As to Jerry Haisman's hospital records, we find that the defendant failed to act promptly to obtain the hospital records on her own behalf. Once arrested, appellant should have begun to prepare her defense, rather than waiting for indictment. As the Fifth Circuit stated recently with regard to locating witnesses, "We simply refuse to accept the contention of the defendant that even though he was arrested and formally charged with the offense in question, he had no duty to begin to locate and interview potential alibi witnesses until after he was indicted thirteen months later." United States v. Edwards, supra, at 889.

Because of the valid reason for delay, appellant's failure to assert her right and our finding of no substantial prejudice, we find that appellant was not denied her right of speedy trial.

3. Before trial, appellant filed a motion to sever the charges of involuntary manslaughter and murder. The trial court refused. We reverse.

In Dingler v. State, 233 Ga. 462 (211 SE2d 752) (1975), this court decided to follow the American Bar Association's standards on severance of charges, on the *900 theory that the standards were quite similar to prior Georgia law. Under the standards, if two or more offenses are joined for trial because they "are of the same or similar character, even if not part of a common scheme or plan," the defendant has a right to severance. ABA Standards, Joinder and Severance, §§ 1.1 (a), 2.2 (a) (1968).

Offenses may also be joined for trial when they are based (1) "on the same conduct" or (2) "on a series of acts connected together" or (3) on a series of acts "constituting parts of a single scheme or plan." § 1.1 (b). If offenses are joined for any of these three reasons, the defendant does not have an automatic right of severance; instead, the trial judge may grant severance if it is necessary "to achieve a fair determination of the defendant's guilt or innocence of each offense." § 2.2 (b).[1]

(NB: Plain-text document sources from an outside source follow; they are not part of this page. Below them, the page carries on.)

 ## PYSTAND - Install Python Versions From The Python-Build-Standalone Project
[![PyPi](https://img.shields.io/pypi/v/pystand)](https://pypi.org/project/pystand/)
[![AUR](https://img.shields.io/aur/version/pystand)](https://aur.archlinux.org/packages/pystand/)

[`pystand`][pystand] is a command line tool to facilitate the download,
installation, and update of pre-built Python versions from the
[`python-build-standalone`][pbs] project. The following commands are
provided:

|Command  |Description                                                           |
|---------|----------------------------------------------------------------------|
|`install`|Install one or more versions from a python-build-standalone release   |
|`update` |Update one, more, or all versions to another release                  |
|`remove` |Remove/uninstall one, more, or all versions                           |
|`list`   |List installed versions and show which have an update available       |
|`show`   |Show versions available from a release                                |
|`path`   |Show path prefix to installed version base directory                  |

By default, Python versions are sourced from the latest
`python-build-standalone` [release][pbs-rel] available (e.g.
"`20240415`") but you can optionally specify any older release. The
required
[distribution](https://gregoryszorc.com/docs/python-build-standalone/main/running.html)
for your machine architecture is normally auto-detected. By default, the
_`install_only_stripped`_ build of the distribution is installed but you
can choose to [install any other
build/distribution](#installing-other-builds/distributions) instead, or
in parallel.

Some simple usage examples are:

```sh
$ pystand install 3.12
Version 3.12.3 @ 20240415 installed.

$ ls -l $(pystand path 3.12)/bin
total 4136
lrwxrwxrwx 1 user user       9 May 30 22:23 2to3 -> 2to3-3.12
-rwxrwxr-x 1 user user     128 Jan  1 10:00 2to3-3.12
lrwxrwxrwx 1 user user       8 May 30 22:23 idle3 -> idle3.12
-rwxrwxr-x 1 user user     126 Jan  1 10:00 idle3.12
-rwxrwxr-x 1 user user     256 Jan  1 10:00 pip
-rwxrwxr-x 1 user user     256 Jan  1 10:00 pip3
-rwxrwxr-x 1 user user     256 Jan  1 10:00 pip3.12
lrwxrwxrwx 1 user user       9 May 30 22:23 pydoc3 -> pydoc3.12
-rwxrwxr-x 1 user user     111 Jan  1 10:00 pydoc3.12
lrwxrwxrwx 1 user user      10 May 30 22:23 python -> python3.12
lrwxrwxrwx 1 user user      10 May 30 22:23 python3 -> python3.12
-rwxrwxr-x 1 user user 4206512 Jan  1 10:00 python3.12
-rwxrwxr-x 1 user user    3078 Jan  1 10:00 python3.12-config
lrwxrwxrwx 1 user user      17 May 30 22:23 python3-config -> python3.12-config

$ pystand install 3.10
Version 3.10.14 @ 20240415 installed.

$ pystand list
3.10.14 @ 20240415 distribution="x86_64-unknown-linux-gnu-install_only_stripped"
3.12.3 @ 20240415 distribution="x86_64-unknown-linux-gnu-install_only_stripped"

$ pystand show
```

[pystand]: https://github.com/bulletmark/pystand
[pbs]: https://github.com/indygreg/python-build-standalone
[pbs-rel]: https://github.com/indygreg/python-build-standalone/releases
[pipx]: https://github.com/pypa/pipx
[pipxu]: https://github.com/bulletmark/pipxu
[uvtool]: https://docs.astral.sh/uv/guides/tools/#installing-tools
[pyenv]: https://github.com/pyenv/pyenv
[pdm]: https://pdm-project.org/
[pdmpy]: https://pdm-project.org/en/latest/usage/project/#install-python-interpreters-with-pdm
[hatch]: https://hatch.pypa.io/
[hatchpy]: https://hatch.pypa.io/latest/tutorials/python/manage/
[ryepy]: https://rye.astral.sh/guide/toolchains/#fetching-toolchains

In this case, appellant was charged with involuntary manslaughter, an unintentional killing, in the death in 1973 of her child, and with murder for the 1976 arsenic poisoning of her husband. The state contends that because both victims were members of appellant's family, the two homicides are part of a common scheme or plan to poison her family. We disagree. We cannot infer a scheme to poison the family which existed and motivated the unintentional homicide of the child in 1973. At most, the involuntary manslaughter and murder are similar transactions.

Our conclusion is buttressed by our holding in Booker v. State, 231 Ga. 598 (203 SE2d 194) (1974), in which we found error in the failure of the trial court to sever one count from the indictment when the count charged an *901 armed robbery one week later than the armed robbery charged in the first two counts. We stated that the "separate crimes did not arise out of the same conduct, did not involve the same victims or witnesses and the evidence of one would not be admissible on the trial of the other." Id. at 599. See Dingler v. State, 134 Ga. App. 223 (214 SE2d 6) (1975).

The trial court erred in refusing to sever for trial the two counts of the indictment.

Judgment reversed. All the Justices concur, except Jordan, J., who concurs in the judgment only, and Bowles and Marshall, JJ., who dissent.

NOTES

[1] We note in passing that Code Ann. § 26-506 is applicable to the problems of joinder and severance when the offenses charged are based on the "same conduct." Severance is necessary, when the same conduct affords the basis of joinder, only "in the interest of justice." Code Ann. § 26-506 (c). This standard is quite similar to the ABA's standard of achieving "a fair determination of the defendant's guilt or innocence." This statute has no application in our case because the state concedes that the "same conduct" is not the basis for joinder in this case.